Similarly, Chris Lloyd re-contextualizes art historical motifs to explore fragments of the past, weaving them into compelling new and fantastical futures. In a new series of multimedia works on view, the artist constructs his vision around the allegorical power of the phoenix, the immortal bird who is forever reborn out of its ashes. Lloyd delves deeper into this symbolic journey of growth and renewal through the assemblage of disparate images, textures and symbols, employing different techniques such as sewing and laser cutting to meld them together. Each work navigates the essential stages of metamorphosis: the fiery release of the old self, the resurrection into a new identity, and the enigmatic interim where potential simmers.

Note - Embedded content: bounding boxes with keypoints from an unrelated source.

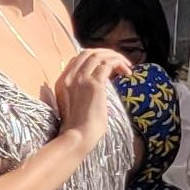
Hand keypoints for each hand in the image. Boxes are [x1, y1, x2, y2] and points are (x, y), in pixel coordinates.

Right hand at [53, 43, 128, 157]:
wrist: (78, 137)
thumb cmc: (78, 128)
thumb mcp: (75, 105)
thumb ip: (80, 92)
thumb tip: (97, 87)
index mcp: (61, 82)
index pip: (77, 59)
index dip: (95, 57)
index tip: (108, 65)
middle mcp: (69, 77)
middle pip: (88, 52)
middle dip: (105, 53)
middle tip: (120, 61)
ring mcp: (80, 79)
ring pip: (99, 55)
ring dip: (115, 57)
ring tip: (127, 66)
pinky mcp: (94, 84)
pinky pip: (108, 64)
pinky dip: (120, 64)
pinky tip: (127, 73)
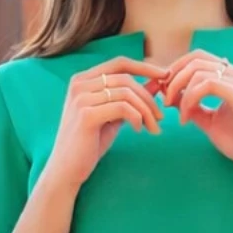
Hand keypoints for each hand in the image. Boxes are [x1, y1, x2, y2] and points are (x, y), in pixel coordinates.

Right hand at [45, 55, 167, 190]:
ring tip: (153, 128)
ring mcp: (81, 98)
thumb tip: (157, 83)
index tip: (165, 75)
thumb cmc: (89, 144)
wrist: (67, 169)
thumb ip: (130, 99)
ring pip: (126, 93)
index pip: (119, 63)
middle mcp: (79, 84)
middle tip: (160, 117)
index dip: (144, 67)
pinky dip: (137, 117)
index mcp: (83, 80)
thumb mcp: (113, 116)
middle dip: (148, 97)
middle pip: (126, 78)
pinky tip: (138, 129)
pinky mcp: (86, 115)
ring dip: (146, 111)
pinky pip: (122, 108)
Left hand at [156, 50, 232, 180]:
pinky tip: (185, 116)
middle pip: (197, 59)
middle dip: (175, 77)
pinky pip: (208, 84)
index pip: (200, 58)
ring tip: (177, 112)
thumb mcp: (208, 121)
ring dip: (181, 90)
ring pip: (199, 71)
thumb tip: (170, 95)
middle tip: (165, 99)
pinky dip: (191, 98)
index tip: (165, 90)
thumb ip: (193, 106)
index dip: (178, 69)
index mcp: (232, 77)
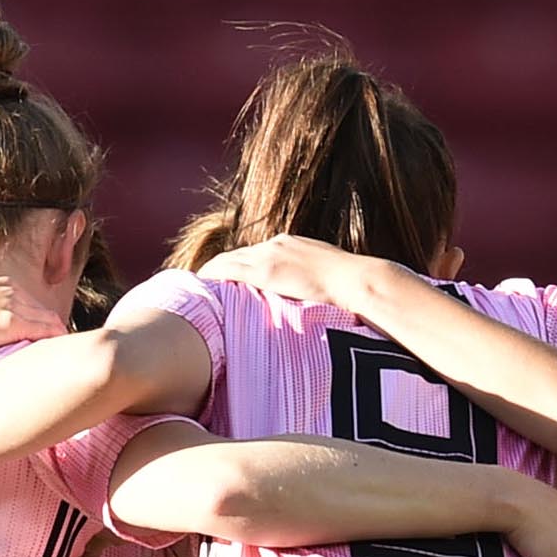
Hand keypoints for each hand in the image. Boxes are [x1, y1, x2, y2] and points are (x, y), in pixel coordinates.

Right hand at [0, 275, 67, 355]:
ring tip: (68, 351)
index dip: (36, 316)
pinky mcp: (12, 323)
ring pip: (48, 318)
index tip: (42, 330)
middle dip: (51, 325)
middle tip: (61, 344)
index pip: (27, 300)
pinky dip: (55, 339)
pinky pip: (44, 330)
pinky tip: (62, 351)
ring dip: (57, 334)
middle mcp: (9, 290)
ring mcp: (12, 305)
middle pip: (42, 308)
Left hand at [199, 234, 367, 308]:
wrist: (360, 283)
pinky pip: (228, 270)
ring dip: (212, 278)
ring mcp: (271, 255)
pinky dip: (212, 279)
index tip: (226, 287)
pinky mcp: (266, 269)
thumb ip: (312, 290)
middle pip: (238, 257)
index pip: (255, 257)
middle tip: (203, 293)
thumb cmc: (353, 292)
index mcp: (292, 247)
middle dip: (220, 273)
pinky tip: (201, 291)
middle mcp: (277, 245)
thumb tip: (311, 311)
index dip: (238, 271)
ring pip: (229, 262)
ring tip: (196, 296)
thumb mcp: (329, 284)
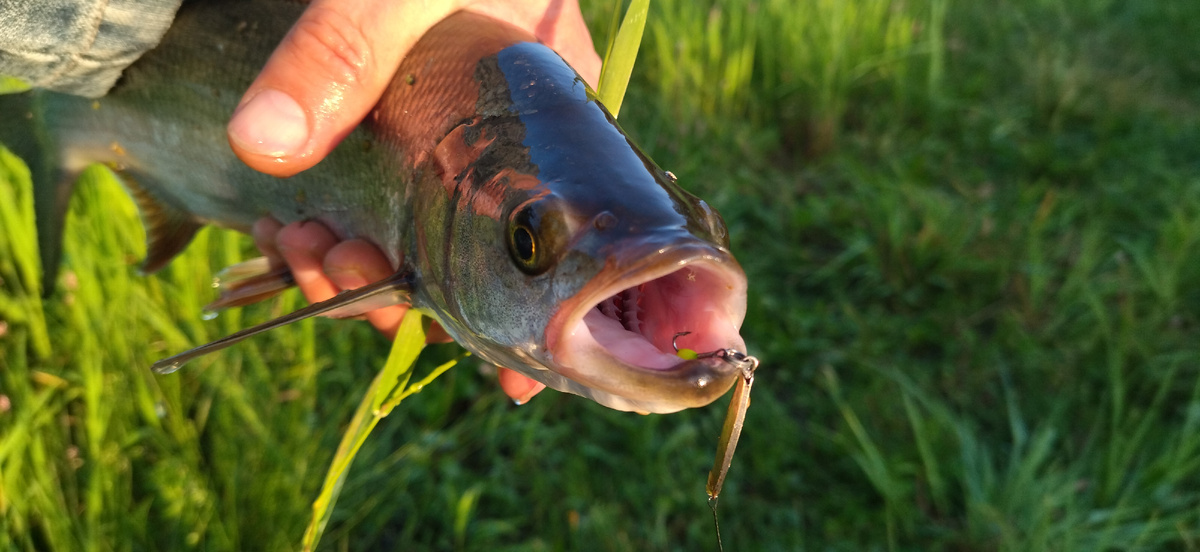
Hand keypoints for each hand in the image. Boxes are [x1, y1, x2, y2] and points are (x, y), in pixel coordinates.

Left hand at [237, 1, 599, 403]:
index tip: (511, 378)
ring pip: (410, 239)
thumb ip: (344, 52)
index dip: (536, 319)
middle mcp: (501, 150)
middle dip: (405, 293)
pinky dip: (323, 225)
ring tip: (294, 246)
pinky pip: (360, 203)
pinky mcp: (379, 129)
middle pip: (470, 258)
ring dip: (351, 265)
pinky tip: (283, 226)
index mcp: (547, 126)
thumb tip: (265, 148)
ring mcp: (440, 144)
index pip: (555, 246)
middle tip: (329, 270)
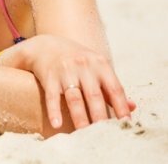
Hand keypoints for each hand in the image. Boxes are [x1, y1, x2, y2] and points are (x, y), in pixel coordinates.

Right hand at [9, 34, 135, 129]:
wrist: (46, 46)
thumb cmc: (78, 60)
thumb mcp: (97, 67)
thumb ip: (112, 87)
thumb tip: (131, 107)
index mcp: (100, 64)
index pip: (114, 88)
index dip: (121, 107)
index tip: (125, 123)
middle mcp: (83, 66)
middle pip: (94, 95)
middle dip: (100, 116)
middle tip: (104, 133)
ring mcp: (65, 71)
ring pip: (74, 98)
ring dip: (80, 117)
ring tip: (84, 133)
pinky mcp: (49, 77)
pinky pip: (52, 96)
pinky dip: (54, 110)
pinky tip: (56, 123)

While Marsha Pels draws inspiration from her autobiography as a creative catalyst, her enigmatic and at times ominous interpretations of figures and narratives become open-ended metaphors that possess a tangible, impactful presence. Like the other two artists on view, Pels incorporates elements from her personal life and historical research. In Towards Bethlehem (2021) Pels ingeniously combines a cast iron playground pony with a meticulously crafted steel replica of the walker she relied on during her recovery from a hip replacement in the early days of the pandemic. A powerful commentary on the perils of heightened militarization, she integrates a gas mask made from WWII gas masks, her old welding apron and her recently deceased dog, Bingo’s, leash and bases the design on images of WWI chemical warfare gas masks used for animals, particularly horses and donkeys.
Jean-Baptiste Boyer (b. 1990, Versailles, France) lives and works in Paris, France.
Chris Lloyd (b. 1994, Albuquerque, NM) lives and works in Brooklyn, New York.
Marsha Pels (b. 1950, Brooklyn, NY) lives and works in Brooklyn, New York.